*DATA SHOWN:*
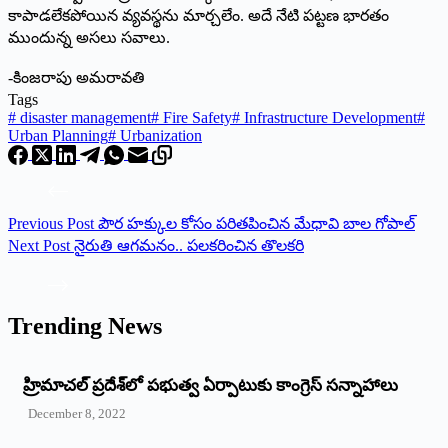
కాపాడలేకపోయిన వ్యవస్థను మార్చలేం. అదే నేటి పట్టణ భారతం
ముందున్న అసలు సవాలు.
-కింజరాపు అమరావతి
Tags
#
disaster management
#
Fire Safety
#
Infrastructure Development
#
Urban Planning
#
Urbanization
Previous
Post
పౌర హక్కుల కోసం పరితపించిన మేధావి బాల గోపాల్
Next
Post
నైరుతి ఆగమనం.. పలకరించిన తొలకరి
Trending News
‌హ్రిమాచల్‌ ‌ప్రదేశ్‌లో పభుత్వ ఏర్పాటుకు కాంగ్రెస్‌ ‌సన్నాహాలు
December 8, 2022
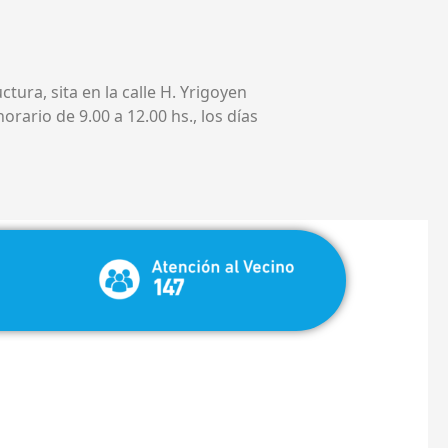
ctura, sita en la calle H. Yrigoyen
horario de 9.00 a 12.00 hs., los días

* * *

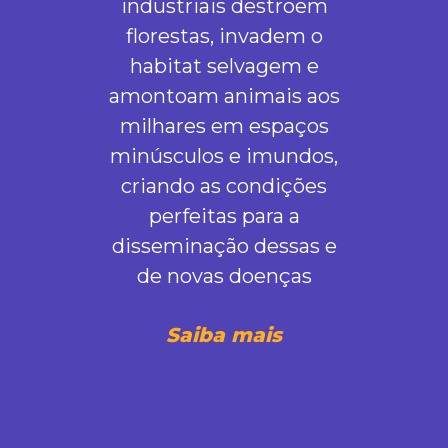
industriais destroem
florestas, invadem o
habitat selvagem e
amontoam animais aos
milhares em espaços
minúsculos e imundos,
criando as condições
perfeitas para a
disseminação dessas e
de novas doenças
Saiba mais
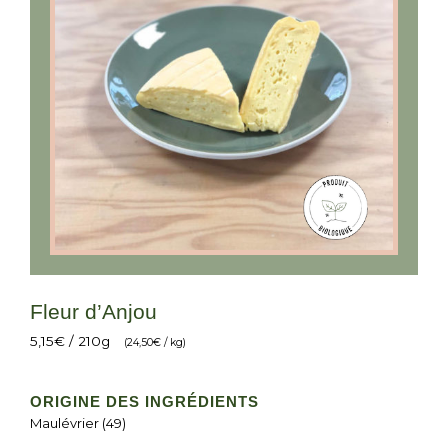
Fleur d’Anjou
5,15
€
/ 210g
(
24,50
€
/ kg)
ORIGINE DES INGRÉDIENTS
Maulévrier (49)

...

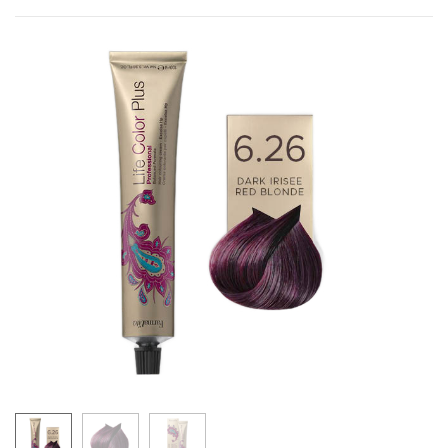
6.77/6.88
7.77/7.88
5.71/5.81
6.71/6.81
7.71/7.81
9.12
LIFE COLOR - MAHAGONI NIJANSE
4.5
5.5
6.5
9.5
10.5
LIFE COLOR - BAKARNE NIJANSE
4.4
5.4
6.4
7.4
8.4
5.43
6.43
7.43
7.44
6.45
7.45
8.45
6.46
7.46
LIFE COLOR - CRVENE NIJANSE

*ASSIGNMENT:* Reproduce verbatim the part of the listing that opens with the line containing "Fleur d’Anjou" and closes with the line containing "Maulévrier (49)", including both of those lines.

*OUTPUT:*
Fleur d’Anjou
5,15
€
/ 210g
(
24,50
€
/ kg)
ORIGINE DES INGRÉDIENTS
Maulévrier (49)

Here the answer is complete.